Isaie Dougnon Contributed photo

Working for the Marginalized

When Dougnon reached out to organizations for data on these migratory communities, those institutions weren’t just willing to pitch in—they were eager.

Little information is available on the long-term effects of these droughts on mass migration, and researchers like Dougnon are working to fill a crucial gap that will hopefully lead to actionable relief efforts. Mali has continued to deal with droughts, affecting about 400,000 residents each year and reducing crop revenues by $9.5 million annually.

“I’m so proud that not only are the migrants interested in my research, but also the institutions,” Dougnon said. “The state and NGOs are interested in these results because …these [migrants] are facing challenges.”

For Dougnon, this human aspect is the key that has driven his work throughout his long career.

“All of my research has this humanitarian aspect—defending the marginalized,” Dougnon said.

Dougnon, who is currently on leave from Fordham to work on the project, has been conducting this research for the first six months of the grant. He will spend the remainder of the year compiling a report on his findings that he will present to the foundation, as well as to a workshop of Fordham community members studying comparable issues.

How Do Communities Adapt?

At Fordham, Dougnan teaches a variety of undergraduate and master’s level courses that combine his expertise in French with subjects like African society and the environment. An anthropologist by trade, Dougnon has been surveying the humanitarian effects of climate change, such as how natural resources get depleted and how that impacts internal migration, for more than 25 years.
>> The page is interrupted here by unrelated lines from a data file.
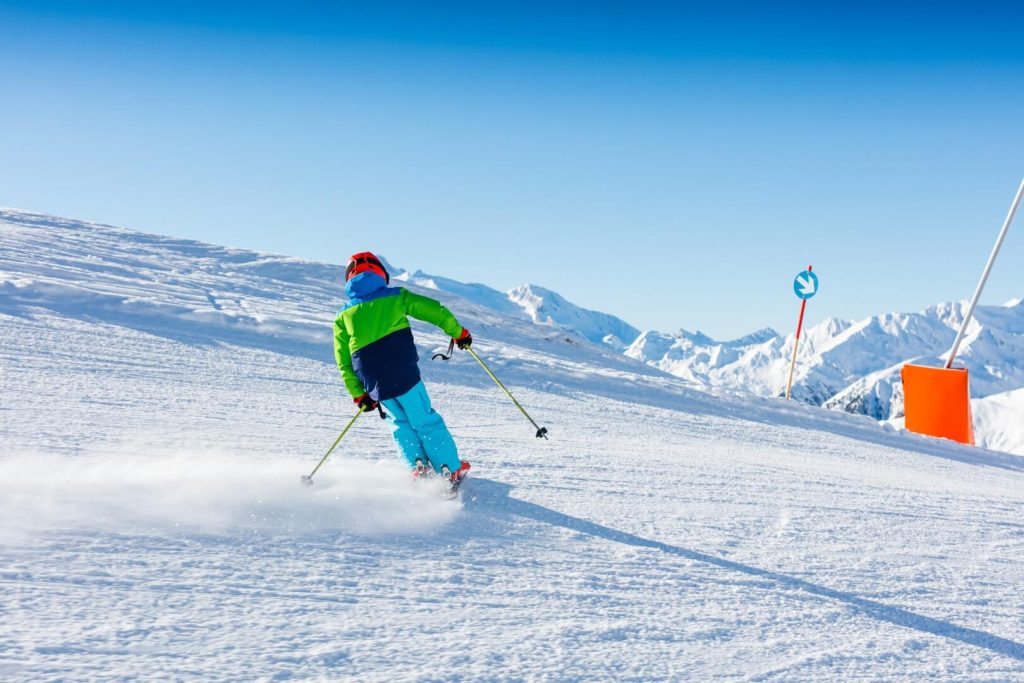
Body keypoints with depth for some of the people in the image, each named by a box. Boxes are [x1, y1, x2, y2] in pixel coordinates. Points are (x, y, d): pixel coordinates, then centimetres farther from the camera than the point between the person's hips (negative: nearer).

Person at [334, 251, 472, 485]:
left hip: (375, 385, 2)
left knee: (400, 422, 25)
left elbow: (344, 363, 10)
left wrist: (358, 395, 17)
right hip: (405, 375, -2)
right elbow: (435, 311, 6)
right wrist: (458, 332, 20)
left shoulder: (343, 317, 12)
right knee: (426, 421, 11)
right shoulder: (396, 296, 7)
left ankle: (419, 466, 14)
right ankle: (452, 470, 15)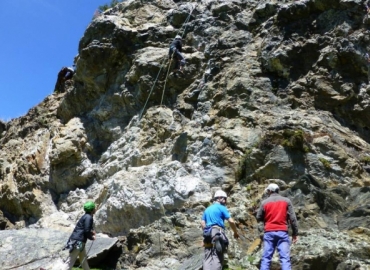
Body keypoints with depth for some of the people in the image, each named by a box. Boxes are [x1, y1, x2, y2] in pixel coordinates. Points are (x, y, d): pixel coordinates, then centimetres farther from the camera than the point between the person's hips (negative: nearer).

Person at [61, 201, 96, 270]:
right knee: (71, 260, -8)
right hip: (78, 241, -11)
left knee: (84, 259, 20)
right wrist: (92, 237, -3)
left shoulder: (86, 216, 17)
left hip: (79, 240, 11)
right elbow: (86, 231, -20)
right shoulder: (89, 217, -14)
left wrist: (91, 232, 13)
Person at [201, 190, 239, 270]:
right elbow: (231, 221, -2)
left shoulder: (207, 209, 22)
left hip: (208, 234, 6)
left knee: (207, 258, 1)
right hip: (218, 233, -6)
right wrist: (235, 232, 11)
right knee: (217, 258, -10)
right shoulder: (222, 207, 3)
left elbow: (202, 222, 16)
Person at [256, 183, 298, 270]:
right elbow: (292, 218, 0)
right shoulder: (286, 201, 6)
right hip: (282, 232, -1)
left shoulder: (264, 202, 6)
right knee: (285, 259, -4)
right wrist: (295, 233, 4)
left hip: (269, 232, 1)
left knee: (266, 258, 4)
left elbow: (258, 218, 9)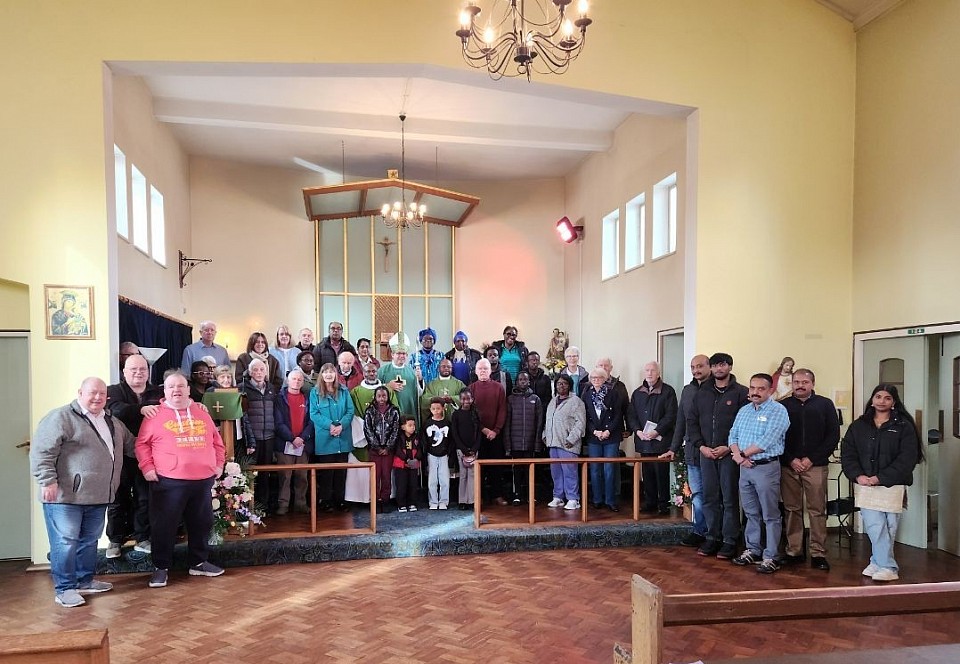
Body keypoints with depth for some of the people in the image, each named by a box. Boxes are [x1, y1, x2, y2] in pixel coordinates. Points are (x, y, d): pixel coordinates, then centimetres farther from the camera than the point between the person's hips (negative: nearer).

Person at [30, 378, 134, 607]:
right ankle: (64, 589, 6)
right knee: (65, 542, -3)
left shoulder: (112, 422, 15)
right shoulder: (60, 418, -10)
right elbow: (42, 451, -15)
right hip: (66, 495, -8)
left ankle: (85, 581, 27)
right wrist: (48, 481, -20)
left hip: (97, 496, 8)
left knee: (89, 541, 15)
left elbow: (131, 445, 28)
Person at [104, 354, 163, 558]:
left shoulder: (157, 393, 10)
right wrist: (141, 409, -34)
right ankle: (115, 540, 20)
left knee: (145, 499, 10)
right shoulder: (114, 391, 0)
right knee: (119, 499, 7)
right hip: (121, 455, -2)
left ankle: (142, 539, 22)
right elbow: (117, 410, -20)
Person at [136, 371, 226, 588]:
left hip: (203, 481, 4)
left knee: (201, 523, 13)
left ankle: (198, 562, 28)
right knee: (164, 525, 3)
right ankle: (161, 567, 18)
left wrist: (218, 464, 11)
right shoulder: (155, 415, -1)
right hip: (169, 482, -4)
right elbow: (142, 444, 1)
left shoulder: (201, 414, 11)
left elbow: (216, 441, 17)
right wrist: (147, 467, -8)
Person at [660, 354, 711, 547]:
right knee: (696, 494, 10)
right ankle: (699, 531, 19)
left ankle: (701, 532, 13)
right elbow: (681, 421, 17)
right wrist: (674, 448, 17)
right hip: (692, 451, 6)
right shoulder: (687, 390, 13)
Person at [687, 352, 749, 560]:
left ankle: (730, 541, 9)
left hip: (729, 454, -4)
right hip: (706, 453, 4)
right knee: (710, 498, 9)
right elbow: (691, 422, 10)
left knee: (730, 498, 1)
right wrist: (701, 446, -2)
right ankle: (712, 537, 18)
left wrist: (729, 447, -14)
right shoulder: (701, 394, 11)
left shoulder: (741, 393, -2)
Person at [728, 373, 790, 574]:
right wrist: (737, 455, -10)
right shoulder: (744, 410, 13)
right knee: (751, 512, 15)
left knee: (770, 515, 1)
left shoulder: (778, 411, -10)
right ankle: (753, 550, 26)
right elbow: (733, 435, 9)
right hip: (745, 467, 7)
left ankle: (771, 557, 8)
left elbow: (767, 441, -19)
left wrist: (743, 454, -10)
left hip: (766, 467, -6)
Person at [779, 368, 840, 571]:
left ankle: (818, 554, 6)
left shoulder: (825, 405, 7)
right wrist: (791, 460, -6)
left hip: (815, 466, -1)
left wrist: (811, 459, -6)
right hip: (788, 466, 1)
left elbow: (833, 436, 2)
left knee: (817, 511, -1)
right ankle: (794, 551, 13)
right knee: (792, 510, 5)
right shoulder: (783, 406, 9)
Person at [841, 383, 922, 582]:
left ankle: (878, 562, 14)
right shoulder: (858, 426, 10)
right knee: (875, 527, -3)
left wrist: (880, 478, -14)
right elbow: (847, 454, 7)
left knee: (888, 528, 2)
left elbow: (907, 459, -7)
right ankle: (888, 567, 6)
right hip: (865, 485, 2)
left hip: (891, 486, -2)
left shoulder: (904, 427, 0)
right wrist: (858, 475, -10)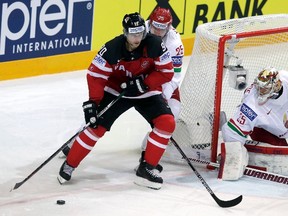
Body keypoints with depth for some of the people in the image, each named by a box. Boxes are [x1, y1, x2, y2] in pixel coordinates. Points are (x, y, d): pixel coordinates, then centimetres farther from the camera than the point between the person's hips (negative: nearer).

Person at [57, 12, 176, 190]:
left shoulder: (155, 45, -23)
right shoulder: (112, 49, -25)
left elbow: (167, 72, -15)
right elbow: (95, 75, -19)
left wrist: (143, 83, -25)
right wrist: (93, 102, -26)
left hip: (146, 91, 1)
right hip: (115, 91, -1)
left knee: (167, 122, -17)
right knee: (97, 126, -10)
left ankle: (146, 169, -8)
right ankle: (69, 165, 7)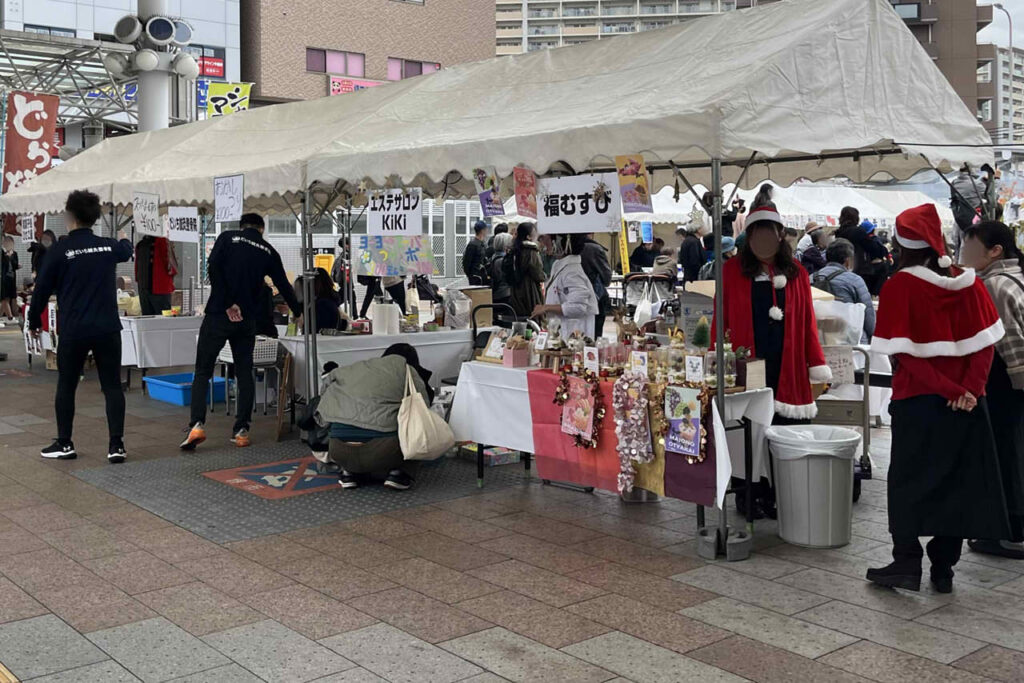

Dougnon stressed that these small-scale examples of the effects of climate change—and how agricultural communities respond to them in real time—could provide key insights into managing potentially larger resource scarcity.

“My project wants to look at how they have been able to adapt to new places in the south of Mali,” he said. “How do they transform this landscape by bringing in technologies, social organizations, and so on?”

Dougnon hopes to use his findings to create a new, more robust project that can replicate these methods on a larger scale—ideally encompassing multiple countries in Africa.